Analysis – Free-falling lira puts Turkey in balance of payments danger

By Marc Jones

LONDON (Reuters) – A big fall in Turkey’s lira is hardly rare these days, but the currency’s precipitous 20% plunge over the last week is ramping up risks of a balance of payments crisis unless authorities can somehow pull the brake.

The lira fell 15% at one point on Tuesday alone, ending the day with its largest daily drop since its tumultuous 2018 crisis, and analysts are worried the declines could rumble on.

The crux is that the country’s central bank is bowing to political pressure from President Tayyip Erdogan to deliver interest rate cuts despite 20% inflation that could reach 30% or even 50%, economists say, if the lira can’t recover.

Years of failed FX interventions mean currency reserves are now around $30 billion in deficit once central bank FX swap deals are accounted for, compared to positive $30 billion in 2018. Things could worsen if Turks themselves start pulling money out again.

“The options on the table are limited,” Societe Generale’s Phoenix Kalen said on how the current lira rout could be stopped. “In light of depleted FX reserves: capital controls or a series of emergency rate hikes.”

Erdogan has doubled down on his opposition to high interest rates saying he rejects policies that would “condemn our people to unemployment, hunger and poverty”, but most veteran Turkey watchers think rate hikes will have to come.

Goldman Sachs expects the current 15% rates will go back up to 20% before mid next year, pointing out that traditional economic models and rules show 26% rates are needed to bring inflation back to the central bank’s 5% target.

“Considering that elections are only 18 months away, we think that such an option is unlikely,” Goldman’s analysts acknowledged.

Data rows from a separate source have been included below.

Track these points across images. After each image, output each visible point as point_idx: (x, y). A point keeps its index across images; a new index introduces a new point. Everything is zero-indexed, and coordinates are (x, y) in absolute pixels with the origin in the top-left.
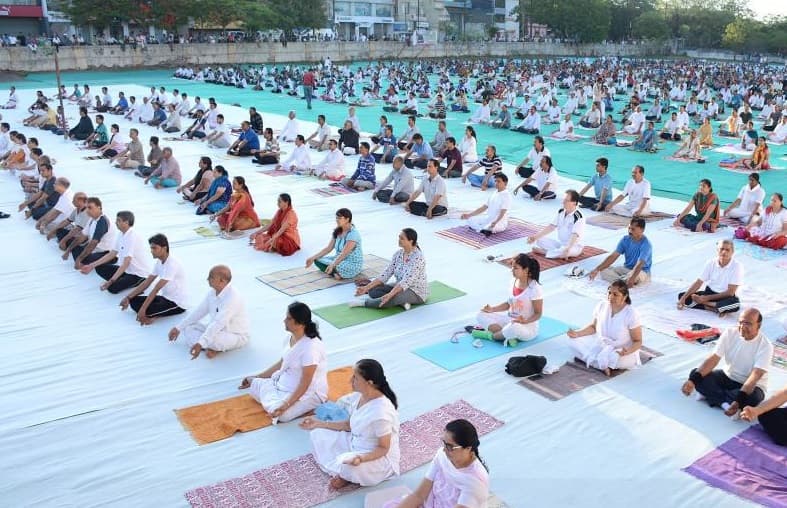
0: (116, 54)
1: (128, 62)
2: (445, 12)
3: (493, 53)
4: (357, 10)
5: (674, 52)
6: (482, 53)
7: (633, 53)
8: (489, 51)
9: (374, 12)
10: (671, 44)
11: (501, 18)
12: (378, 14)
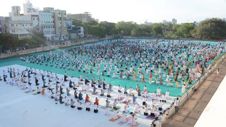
0: (4, 55)
1: (6, 56)
2: (67, 32)
3: (82, 43)
4: (47, 33)
5: (120, 37)
6: (79, 44)
7: (111, 38)
8: (81, 43)
9: (51, 34)
10: (119, 35)
11: (80, 32)
12: (52, 34)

Some though, including Ahmet Davutoglu, a former prime minister who served alongside Erdogan, warn the lira slump risks a balance of payments crisis – when a country no longer has the money or the ability to borrow it to pay for essentials.

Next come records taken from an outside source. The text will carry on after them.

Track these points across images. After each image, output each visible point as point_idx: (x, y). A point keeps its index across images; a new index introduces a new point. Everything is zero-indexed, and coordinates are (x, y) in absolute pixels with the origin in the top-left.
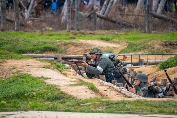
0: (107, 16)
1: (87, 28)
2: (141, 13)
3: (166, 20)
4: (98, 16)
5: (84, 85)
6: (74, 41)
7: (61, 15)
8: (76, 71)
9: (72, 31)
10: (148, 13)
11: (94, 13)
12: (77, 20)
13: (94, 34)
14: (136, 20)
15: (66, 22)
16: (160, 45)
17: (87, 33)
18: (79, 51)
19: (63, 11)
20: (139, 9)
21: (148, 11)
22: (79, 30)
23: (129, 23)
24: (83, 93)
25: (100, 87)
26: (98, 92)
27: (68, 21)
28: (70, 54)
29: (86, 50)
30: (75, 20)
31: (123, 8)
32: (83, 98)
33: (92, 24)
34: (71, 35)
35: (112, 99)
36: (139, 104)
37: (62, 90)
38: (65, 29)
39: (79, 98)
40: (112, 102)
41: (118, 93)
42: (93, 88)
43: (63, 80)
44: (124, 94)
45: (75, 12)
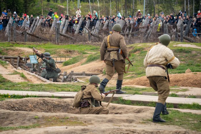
0: (33, 33)
1: (21, 40)
2: (54, 33)
3: (68, 37)
4: (27, 34)
5: (17, 74)
6: (12, 48)
7: (5, 32)
8: (13, 66)
9: (11, 42)
10: (57, 33)
11: (25, 32)
12: (15, 35)
13: (25, 44)
14: (51, 36)
15: (8, 36)
16: (64, 51)
17: (20, 43)
18: (16, 54)
19: (6, 29)
20: (52, 30)
21: (57, 32)
22: (16, 41)
23: (46, 38)
24: (16, 79)
25: (28, 76)
26: (26, 79)
27: (9, 36)
28: (10, 55)
29: (19, 54)
30: (13, 35)
31: (43, 29)
32: (17, 82)
33: (24, 38)
34: (11, 44)
35: (34, 83)
36: (50, 86)
37: (4, 77)
38: (7, 40)
39: (14, 82)
40: (34, 85)
41: (38, 79)
42: (23, 76)
43: (5, 71)
44: (42, 80)
45: (13, 31)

Credit rating agency S&P Global last month estimated that over the next 12 months close to $170 billion of mainly dollar-denominated foreign currency debt needs to be refinanced – the equivalent to 23% of GDP and far more than reserves could cover.

If the lira slump makes that task difficult or in some cases impossible, woes could quickly spiral.

Turkey has hit such difficulties in the past — it needed an IMF rescue in 1999 — and Davutoglu says because so much of Turkey’s debt is in dollars, 3 trillion lira ($236 billion) has been added to the country’s debt by this crisis.

“The picture we face now will bring with it a balance of payments crisis similar to that of the 1970s,” he said on Tuesday.

Erdogan said this week that Turkey’s banking sector and budget are strong, adding the government does not have immediate financing needs for investments.

“We know very well what we are doing with this policy, why we are doing it, which risks we face and what we will obtain at the end,” Erdogan said.


Others also think a BoP crisis isn’t on the cards just yet.

The Institute of International Finance estimates this year’s current account deficit stands at $15 billion, or 2.1% of GDP, compared to $22 billion, or 2.8%, back in 2018.

UBS’ head of EM Strategy Manik Narain thinks the main reason is because with a debt ratio of less than 40% of its annual GDP, Turkey can still afford bail-outs of banks and big firms if need be.

But Bank for International Settlements data shows the damage the near 90% fall in the lira over the last decade has inflicted.

Back in 2011 the private sector spent 7.4% of revenues on paying interest on loans. At the end of Q1 this year it was 19.6%, and that was before the lira slumped another 30%. Just over 55% of Turkish bank deposits are also now in dollars, Turkish central bank data also shows.

Narain cautions market confidence is fickle though. If things look okay a country can easily finance a 3-4% deficit, but if capital is fleeing it can be difficult and costly.

“It’s the same old issue we have been seeing for a decade,” he said. “We need the central bank pushing back and giving the market some orthodox policy and a credible commitment to positive real rates,” referring to interest rates once the inflation is accounted for.

William Blair fund manager Yvette Babb also shuns the idea of an imminent BoP crisis, saying the lira’s slump will further reduce imports and though rising energy costs will weigh, exporters and tourism should benefit.

“Critical will be Turkey’s ability to continue to roll over its external debt,” she said.